Exercise instructions
Line by line, print the records exactly.

Dataset records
-=-=-=-=-
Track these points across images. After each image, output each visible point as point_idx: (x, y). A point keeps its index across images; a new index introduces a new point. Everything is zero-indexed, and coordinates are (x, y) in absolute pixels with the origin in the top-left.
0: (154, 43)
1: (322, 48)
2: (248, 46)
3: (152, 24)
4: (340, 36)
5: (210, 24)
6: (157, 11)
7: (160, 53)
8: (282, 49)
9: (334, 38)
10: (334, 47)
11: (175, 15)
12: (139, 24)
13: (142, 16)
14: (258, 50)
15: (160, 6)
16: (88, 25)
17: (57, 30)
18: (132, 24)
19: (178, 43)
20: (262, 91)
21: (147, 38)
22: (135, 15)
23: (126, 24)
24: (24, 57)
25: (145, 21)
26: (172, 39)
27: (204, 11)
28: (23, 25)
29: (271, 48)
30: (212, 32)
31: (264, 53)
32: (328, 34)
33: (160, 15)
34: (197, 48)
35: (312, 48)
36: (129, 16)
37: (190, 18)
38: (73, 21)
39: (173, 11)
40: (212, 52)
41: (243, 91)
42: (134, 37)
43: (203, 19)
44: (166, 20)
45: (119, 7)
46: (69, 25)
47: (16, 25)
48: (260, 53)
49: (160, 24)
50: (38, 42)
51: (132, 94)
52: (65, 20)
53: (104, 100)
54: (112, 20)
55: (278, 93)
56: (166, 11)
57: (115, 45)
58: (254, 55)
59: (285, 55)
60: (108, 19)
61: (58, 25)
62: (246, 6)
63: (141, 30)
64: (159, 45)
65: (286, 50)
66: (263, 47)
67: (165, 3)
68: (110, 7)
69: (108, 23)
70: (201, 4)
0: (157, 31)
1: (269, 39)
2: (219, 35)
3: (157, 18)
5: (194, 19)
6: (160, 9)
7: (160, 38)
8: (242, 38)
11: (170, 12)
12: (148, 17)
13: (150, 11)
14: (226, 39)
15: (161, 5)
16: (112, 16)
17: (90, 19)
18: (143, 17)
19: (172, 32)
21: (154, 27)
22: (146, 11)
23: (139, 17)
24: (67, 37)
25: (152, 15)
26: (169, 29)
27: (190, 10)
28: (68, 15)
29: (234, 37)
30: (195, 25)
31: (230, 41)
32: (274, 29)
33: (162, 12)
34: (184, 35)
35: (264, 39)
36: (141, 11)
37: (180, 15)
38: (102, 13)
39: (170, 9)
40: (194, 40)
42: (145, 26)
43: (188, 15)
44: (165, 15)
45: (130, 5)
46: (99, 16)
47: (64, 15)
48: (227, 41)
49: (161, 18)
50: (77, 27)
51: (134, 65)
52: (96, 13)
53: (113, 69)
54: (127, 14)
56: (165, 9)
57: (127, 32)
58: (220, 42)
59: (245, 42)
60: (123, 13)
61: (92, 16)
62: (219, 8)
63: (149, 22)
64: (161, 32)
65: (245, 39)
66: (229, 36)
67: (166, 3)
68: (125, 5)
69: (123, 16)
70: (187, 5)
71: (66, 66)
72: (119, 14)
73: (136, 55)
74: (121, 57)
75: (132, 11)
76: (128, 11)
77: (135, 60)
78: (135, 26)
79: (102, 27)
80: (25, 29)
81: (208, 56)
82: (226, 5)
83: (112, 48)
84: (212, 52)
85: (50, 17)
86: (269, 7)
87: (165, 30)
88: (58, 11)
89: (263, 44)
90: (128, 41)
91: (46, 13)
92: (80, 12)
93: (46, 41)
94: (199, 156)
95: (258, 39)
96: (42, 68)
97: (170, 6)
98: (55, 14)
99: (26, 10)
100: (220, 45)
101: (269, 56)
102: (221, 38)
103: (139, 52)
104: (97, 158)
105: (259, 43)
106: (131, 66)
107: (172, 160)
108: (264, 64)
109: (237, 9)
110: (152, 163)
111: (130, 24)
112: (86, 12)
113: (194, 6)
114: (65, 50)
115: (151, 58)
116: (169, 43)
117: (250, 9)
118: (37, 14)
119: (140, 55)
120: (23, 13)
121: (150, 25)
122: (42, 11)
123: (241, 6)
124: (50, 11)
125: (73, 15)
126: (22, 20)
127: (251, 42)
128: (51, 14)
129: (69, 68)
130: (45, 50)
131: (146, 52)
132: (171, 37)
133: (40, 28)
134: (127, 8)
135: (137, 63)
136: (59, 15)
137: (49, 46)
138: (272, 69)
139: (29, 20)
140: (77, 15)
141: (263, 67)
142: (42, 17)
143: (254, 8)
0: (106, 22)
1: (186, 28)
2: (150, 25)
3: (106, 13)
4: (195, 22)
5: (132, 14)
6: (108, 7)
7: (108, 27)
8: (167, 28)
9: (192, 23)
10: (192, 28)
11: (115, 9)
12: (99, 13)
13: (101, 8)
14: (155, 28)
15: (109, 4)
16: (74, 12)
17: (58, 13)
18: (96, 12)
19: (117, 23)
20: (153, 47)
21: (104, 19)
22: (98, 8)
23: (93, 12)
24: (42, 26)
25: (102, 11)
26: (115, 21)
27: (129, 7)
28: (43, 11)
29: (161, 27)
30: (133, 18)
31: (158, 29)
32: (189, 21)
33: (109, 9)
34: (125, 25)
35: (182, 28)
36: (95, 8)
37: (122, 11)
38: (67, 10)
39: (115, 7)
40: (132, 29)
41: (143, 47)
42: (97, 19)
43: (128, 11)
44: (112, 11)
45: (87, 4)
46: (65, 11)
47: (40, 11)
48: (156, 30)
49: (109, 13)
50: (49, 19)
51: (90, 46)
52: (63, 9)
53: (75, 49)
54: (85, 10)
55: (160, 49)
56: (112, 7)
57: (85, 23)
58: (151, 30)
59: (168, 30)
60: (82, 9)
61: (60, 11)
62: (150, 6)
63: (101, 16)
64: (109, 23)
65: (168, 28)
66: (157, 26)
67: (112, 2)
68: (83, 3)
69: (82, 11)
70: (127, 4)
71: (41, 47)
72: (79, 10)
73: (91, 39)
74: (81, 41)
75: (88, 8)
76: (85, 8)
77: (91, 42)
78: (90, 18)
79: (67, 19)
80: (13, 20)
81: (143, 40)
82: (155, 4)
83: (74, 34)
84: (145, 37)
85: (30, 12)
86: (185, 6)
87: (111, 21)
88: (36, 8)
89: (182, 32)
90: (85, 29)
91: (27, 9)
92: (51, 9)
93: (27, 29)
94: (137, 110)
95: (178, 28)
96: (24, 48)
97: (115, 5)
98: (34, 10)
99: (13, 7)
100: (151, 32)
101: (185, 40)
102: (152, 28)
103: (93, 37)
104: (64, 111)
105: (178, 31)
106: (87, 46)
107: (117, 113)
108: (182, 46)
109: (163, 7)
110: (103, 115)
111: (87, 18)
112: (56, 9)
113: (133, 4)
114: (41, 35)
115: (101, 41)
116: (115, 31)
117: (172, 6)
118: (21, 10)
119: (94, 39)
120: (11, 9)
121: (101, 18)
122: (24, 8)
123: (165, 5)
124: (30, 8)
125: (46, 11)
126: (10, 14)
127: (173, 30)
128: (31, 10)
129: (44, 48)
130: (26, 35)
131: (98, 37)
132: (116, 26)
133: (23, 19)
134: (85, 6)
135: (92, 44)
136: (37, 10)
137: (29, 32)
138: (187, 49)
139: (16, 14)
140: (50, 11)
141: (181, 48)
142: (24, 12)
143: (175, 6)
-=-=-=-=-
Output for this task
Track these points across images. After each image, output each visible point as point_idx: (x, y). A point keeps its index across images; a new index introduces a new point. Everything is zero-indexed, and coordinates are (x, y) in absolute pixels with the origin in the top-left.
0: (154, 43)
1: (322, 48)
2: (248, 46)
3: (152, 24)
4: (340, 36)
5: (210, 24)
6: (157, 11)
7: (160, 53)
8: (282, 49)
9: (334, 38)
10: (334, 47)
11: (175, 15)
12: (139, 24)
13: (142, 16)
14: (258, 50)
15: (160, 6)
16: (88, 25)
17: (57, 30)
18: (132, 24)
19: (178, 43)
20: (262, 91)
21: (147, 38)
22: (135, 15)
23: (126, 24)
24: (24, 57)
25: (145, 21)
26: (172, 39)
27: (204, 11)
28: (23, 25)
29: (271, 48)
30: (212, 32)
31: (264, 53)
32: (328, 34)
33: (160, 15)
34: (197, 48)
35: (312, 48)
36: (129, 16)
37: (190, 18)
38: (73, 21)
39: (173, 11)
40: (212, 52)
41: (243, 91)
42: (134, 37)
43: (203, 19)
44: (166, 20)
45: (119, 7)
46: (69, 25)
47: (16, 25)
48: (260, 53)
49: (160, 24)
50: (38, 42)
51: (132, 94)
52: (65, 20)
53: (104, 100)
54: (112, 20)
55: (278, 93)
56: (166, 11)
57: (115, 45)
58: (254, 55)
59: (285, 55)
60: (108, 19)
61: (58, 25)
62: (246, 6)
63: (141, 30)
64: (159, 45)
65: (286, 50)
66: (263, 47)
67: (165, 3)
68: (110, 7)
69: (108, 23)
70: (201, 4)
0: (157, 31)
1: (269, 39)
2: (219, 35)
3: (157, 18)
5: (194, 19)
6: (160, 9)
7: (160, 38)
8: (242, 38)
11: (170, 12)
12: (148, 17)
13: (150, 11)
14: (226, 39)
15: (161, 5)
16: (112, 16)
17: (90, 19)
18: (143, 17)
19: (172, 32)
21: (154, 27)
22: (146, 11)
23: (139, 17)
24: (67, 37)
25: (152, 15)
26: (169, 29)
27: (190, 10)
28: (68, 15)
29: (234, 37)
30: (195, 25)
31: (230, 41)
32: (274, 29)
33: (162, 12)
34: (184, 35)
35: (264, 39)
36: (141, 11)
37: (180, 15)
38: (102, 13)
39: (170, 9)
40: (194, 40)
42: (145, 26)
43: (188, 15)
44: (165, 15)
45: (130, 5)
46: (99, 16)
47: (64, 15)
48: (227, 41)
49: (161, 18)
50: (77, 27)
51: (134, 65)
52: (96, 13)
53: (113, 69)
54: (127, 14)
56: (165, 9)
57: (127, 32)
58: (220, 42)
59: (245, 42)
60: (123, 13)
61: (92, 16)
62: (219, 8)
63: (149, 22)
64: (161, 32)
65: (245, 39)
66: (229, 36)
67: (166, 3)
68: (125, 5)
69: (123, 16)
70: (187, 5)
71: (66, 66)
72: (119, 14)
73: (136, 55)
74: (121, 57)
75: (132, 11)
76: (128, 11)
77: (135, 60)
78: (135, 26)
79: (102, 27)
80: (25, 29)
81: (208, 56)
82: (226, 5)
83: (112, 48)
84: (212, 52)
85: (50, 17)
86: (269, 7)
87: (165, 30)
88: (58, 11)
89: (263, 44)
90: (128, 41)
91: (46, 13)
92: (80, 12)
93: (46, 41)
94: (199, 156)
95: (258, 39)
96: (42, 68)
97: (170, 6)
98: (55, 14)
99: (26, 10)
100: (220, 45)
101: (269, 56)
102: (221, 38)
103: (139, 52)
104: (97, 158)
105: (259, 43)
106: (131, 66)
107: (172, 160)
108: (264, 64)
109: (237, 9)
110: (152, 163)
111: (130, 24)
112: (86, 12)
113: (194, 6)
114: (65, 50)
115: (151, 58)
116: (169, 43)
117: (250, 9)
118: (37, 14)
119: (140, 55)
120: (23, 13)
121: (150, 25)
122: (42, 11)
123: (241, 6)
124: (50, 11)
125: (73, 15)
126: (22, 20)
127: (251, 42)
128: (51, 14)
129: (69, 68)
130: (45, 50)
131: (146, 52)
132: (171, 37)
133: (40, 28)
134: (127, 8)
135: (137, 63)
136: (59, 15)
137: (49, 46)
138: (272, 69)
139: (29, 20)
140: (77, 15)
141: (263, 67)
142: (42, 17)
143: (254, 8)
0: (106, 22)
1: (186, 28)
2: (150, 25)
3: (106, 13)
4: (195, 22)
5: (132, 14)
6: (108, 7)
7: (108, 27)
8: (167, 28)
9: (192, 23)
10: (192, 28)
11: (115, 9)
12: (99, 13)
13: (101, 8)
14: (155, 28)
15: (109, 4)
16: (74, 12)
17: (58, 13)
18: (96, 12)
19: (117, 23)
20: (153, 47)
21: (104, 19)
22: (98, 8)
23: (93, 12)
24: (42, 26)
25: (102, 11)
26: (115, 21)
27: (129, 7)
28: (43, 11)
29: (161, 27)
30: (133, 18)
31: (158, 29)
32: (189, 21)
33: (109, 9)
34: (125, 25)
35: (182, 28)
36: (95, 8)
37: (122, 11)
38: (67, 10)
39: (115, 7)
40: (132, 29)
41: (143, 47)
42: (97, 19)
43: (128, 11)
44: (112, 11)
45: (87, 4)
46: (65, 11)
47: (40, 11)
48: (156, 30)
49: (109, 13)
50: (49, 19)
51: (90, 46)
52: (63, 9)
53: (75, 49)
54: (85, 10)
55: (160, 49)
56: (112, 7)
57: (85, 23)
58: (151, 30)
59: (168, 30)
60: (82, 9)
61: (60, 11)
62: (150, 6)
63: (101, 16)
64: (109, 23)
65: (168, 28)
66: (157, 26)
67: (112, 2)
68: (83, 3)
69: (82, 11)
70: (127, 4)
71: (41, 47)
72: (79, 10)
73: (91, 39)
74: (81, 41)
75: (88, 8)
76: (85, 8)
77: (91, 42)
78: (90, 18)
79: (67, 19)
80: (13, 20)
81: (143, 40)
82: (155, 4)
83: (74, 34)
84: (145, 37)
85: (30, 12)
86: (185, 6)
87: (111, 21)
88: (36, 8)
89: (182, 32)
90: (85, 29)
91: (27, 9)
92: (51, 9)
93: (27, 29)
94: (137, 110)
95: (178, 28)
96: (24, 48)
97: (115, 5)
98: (34, 10)
99: (13, 7)
100: (151, 32)
101: (185, 40)
102: (152, 28)
103: (93, 37)
104: (64, 111)
105: (178, 31)
106: (87, 46)
107: (117, 113)
108: (182, 46)
109: (163, 7)
110: (103, 115)
111: (87, 18)
112: (56, 9)
113: (133, 4)
114: (41, 35)
115: (101, 41)
116: (115, 31)
117: (172, 6)
118: (21, 10)
119: (94, 39)
120: (11, 9)
121: (101, 18)
122: (24, 8)
123: (165, 5)
124: (30, 8)
125: (46, 11)
126: (10, 14)
127: (173, 30)
128: (31, 10)
129: (44, 48)
130: (26, 35)
131: (98, 37)
132: (116, 26)
133: (23, 19)
134: (85, 6)
135: (92, 44)
136: (37, 10)
137: (29, 32)
138: (187, 49)
139: (16, 14)
140: (50, 11)
141: (181, 48)
142: (24, 12)
143: (175, 6)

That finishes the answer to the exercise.